Of particular note was Prize Comics #24, where The Green Lama, Yank & Doodle, The Black Owl, and other Prize Comics heroes teamed up as "The Prize Fighters" to deal with the assumed threat of the Monster, much as various Marvel heroes tend to team up to try to tame the presumed threat of The Incredible Hulk!

By the mid-1950s, with horror comics a hot genre, The Monster was revived as a straight horror title with #18 and running thru #33, with Dick Briefer still at the artistic helm.
This is the period Golden Age fans still speak of in respectful hushed tones (although technically, it's not the Golden Age).
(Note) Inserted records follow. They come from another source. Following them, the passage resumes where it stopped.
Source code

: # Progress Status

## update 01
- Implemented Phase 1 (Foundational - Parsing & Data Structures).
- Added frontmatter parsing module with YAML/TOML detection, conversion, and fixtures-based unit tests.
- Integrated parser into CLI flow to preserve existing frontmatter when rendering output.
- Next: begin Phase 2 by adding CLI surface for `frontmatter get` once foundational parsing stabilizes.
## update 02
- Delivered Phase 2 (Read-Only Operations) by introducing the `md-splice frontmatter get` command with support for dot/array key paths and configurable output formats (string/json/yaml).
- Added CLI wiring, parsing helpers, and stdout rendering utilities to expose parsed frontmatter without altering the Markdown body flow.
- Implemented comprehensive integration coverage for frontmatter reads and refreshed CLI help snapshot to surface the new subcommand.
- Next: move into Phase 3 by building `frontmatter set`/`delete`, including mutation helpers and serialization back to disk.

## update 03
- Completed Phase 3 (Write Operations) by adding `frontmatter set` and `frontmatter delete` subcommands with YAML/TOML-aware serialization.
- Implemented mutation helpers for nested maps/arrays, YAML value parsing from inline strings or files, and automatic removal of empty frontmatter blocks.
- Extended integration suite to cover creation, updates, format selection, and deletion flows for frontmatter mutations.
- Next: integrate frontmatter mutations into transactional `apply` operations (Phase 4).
Old-timers may also note the logo was adapted for the first (and only) issue of Calvin Beck's Journal of Frankenstein, a b/w magazine which was retitled Castle of Frankenstein for the remainder of it's run. (It was one of the better competitors to Forrest J. Ackerman's long-running Famous Monsters of Filmland).
There have been several reprints of the Briefer material including Ray Zone's 3-D Zone, Michael T. Gilbert's Mr Monster's Hi-Shock Schlock, and AC Comics' Men of Mystery, and most recently, Idea Men Productions' trade paperback (ISBN-10 1419640178, ISBN-13 978-1419640179)
AC Comics also did an updated, villainous version of the character, called "Frightenstein"* in a number of their titles, and Dynamite Entertainment's Project SuperPowers has incorporated him as the conceptual basis of the "F-Troop" reanimated-corpse soldiers.

Knowing you can't keep a good monster down, Atomic Kommie Comics™ has revived The Monster as part of our Lost Heroes of the Golden Age of Comics™ collectibles line just in time for Halloween with six classic covers (including #18, his first horror-era appearance) adorning such items as tote bags (perfect as trick-or-treat bags), mousepads, blank sketchbooks, mugs, and, of course, shirts.
In addition, we now have a Frankenstein 12-Month calendar featuring the a dozen of the best of both the humor and horror versions!

Personally, I'm gonna be wearing one of them on Halloween.
Only question is, which one? ;-)

*"Frightenstein" was also the name of a short-lived 1970s syndicated tv series called
The Hilarious House of Frightenstein. Vincent Price did a number of intros to segments.